Canalhas nos despertam fome de justiça. Queremos a morte deles. Prisão perpétua, no mínimo. Vingança. Que sofram! Porém, Jesus olha para mim ou para um estuprador, um assassino, um traficante ou o horror que seja e enxerga não casos perdidos, mas potenciais e preciosas possibilidades de futuro. Ele veio para isto, justamente: fazer tudo novo. Desfazer as obras do Maligno. Ele veio para os doentes e não para os sãos. Ele veio para refazer, resgatar, restaurar, reconstruir, reedificar. Cristo está preocupado com o que está inacabado. Ele olha para corações em trevas e deseja lhes estender luz. E é o que devemos desejar também. 

Terminei a preleção, me despedi e saí do recinto. No caminho para a porta de saída, parei para conversar com um jovem de aparência igual a muitos que costumo encontrar pelos corredores de shoppings e áreas de lazer, não fosse a camisa do sistema prisional. Perguntei por que estava ali. “Sequestro”, ele respondeu. “E a quanto tempo você está condenado?”. “A vinte e três anos”, ele me disse. Eu o abracei. E tive de deixá-lo ali, aos cuidados do Cristo a quem ele disse ter encontrado na prisão. 

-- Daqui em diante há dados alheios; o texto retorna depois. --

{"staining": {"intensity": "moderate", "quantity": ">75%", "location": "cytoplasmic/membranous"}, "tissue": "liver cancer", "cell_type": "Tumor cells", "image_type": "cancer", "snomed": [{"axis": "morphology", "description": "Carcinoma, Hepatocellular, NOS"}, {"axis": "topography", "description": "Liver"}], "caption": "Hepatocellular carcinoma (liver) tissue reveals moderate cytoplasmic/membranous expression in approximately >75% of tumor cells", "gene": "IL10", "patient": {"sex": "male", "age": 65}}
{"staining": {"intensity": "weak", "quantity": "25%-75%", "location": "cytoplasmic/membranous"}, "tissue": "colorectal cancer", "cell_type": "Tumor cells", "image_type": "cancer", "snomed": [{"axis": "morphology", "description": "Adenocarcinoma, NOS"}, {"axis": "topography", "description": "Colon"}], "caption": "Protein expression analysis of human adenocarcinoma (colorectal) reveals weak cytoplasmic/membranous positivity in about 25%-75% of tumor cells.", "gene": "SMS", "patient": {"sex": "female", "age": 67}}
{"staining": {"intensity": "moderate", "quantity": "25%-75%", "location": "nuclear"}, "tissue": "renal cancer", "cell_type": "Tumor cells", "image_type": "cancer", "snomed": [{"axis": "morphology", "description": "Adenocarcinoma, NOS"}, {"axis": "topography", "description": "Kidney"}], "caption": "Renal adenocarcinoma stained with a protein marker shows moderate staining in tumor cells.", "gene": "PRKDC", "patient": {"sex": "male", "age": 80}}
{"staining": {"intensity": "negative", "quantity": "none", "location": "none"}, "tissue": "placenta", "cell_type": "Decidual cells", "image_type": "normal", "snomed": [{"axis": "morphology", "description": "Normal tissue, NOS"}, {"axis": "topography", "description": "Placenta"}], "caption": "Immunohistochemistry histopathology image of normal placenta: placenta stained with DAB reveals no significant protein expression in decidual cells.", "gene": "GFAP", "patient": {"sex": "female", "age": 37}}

Passei pela mesma portaria de antes, peguei meus pertences, agradeci aos agentes penitenciários e saí pela porta. Ganhei a rua e comecei a caminhar rumo a qualquer lugar longe daquela escola de realidade. Esqueça os reality shows: ali está a realidade da vida. 

Meu coração estava apertado por aquelas ovelhas sem pastor, pessoas criadas à imagem e semelhança de Deus que se deixaram enredar em ciladas malignas e trilhar um caminho de trevas. Pela graça, ali dentro muitos encontraram a luz. Outros nunca encontrarão. Mas não cabe a mim dizer quem seguirá pelo caminho da vida eterna e quem não. Meu papel eu tentei cumprir da melhor maneira possível, ao visitar aquelas dezenas de cristos, presos em algum lugar do Rio de Janeiro, à espera de algo que não sei se, nem quando, encontrarão. Tentei vê-los com graça, amor e misericórdia. Tentei dar-lhes o meu melhor. É pouco, eu sei. Mas é o que o Senhor me confiou a fazer. 

A Bíblia diz que Deus não habita em templos. Naquele dia entendi como nunca o que isso significa. Deus habita em presídios. E hospitais. E onde há alguém sofrendo, angustiado, perdido, doído, desencaminhado, confuso, aprisionado pela própria maldade. Deus habita nas cracolândias, nos prostíbulos, nas bocas de fumo, nos lugares mais desgraçados do mundo. O problema é que a maioria não o vê, não o enxerga, não o percebe nesses lugares. Cabe a mim e a você, meu irmão, minha irmã, levar a palavra que os fará ter a percepção de que, sim, o Nazareno está ali, para todo aquele que receber seu toque e seu abraço. Até onde você está disposto a ir para mostrar essa verdade ao mundo? Só até a biblioteca? Só até o púlpito da Igreja? Só até o conforto do seu ar condicionado? 

“Estava na prisão e me visitaram…”. Essa afirmação de Cristo deveria mudar tudo em nós, em nossa forma de pensar, agir, pregar, orar, acordar, dormir, sonhar. Essa experiência abalou as minhas estruturas. E peço a Deus que ele dê a você experiências que abalem a sua. Se isso ocorrer com muitos de nós, cristãos, acredito que teremos uma Igreja muito mais pautada por graça, amor, misericórdia, compaixão. Em outras palavras, uma Igreja segundo o coração de Deus.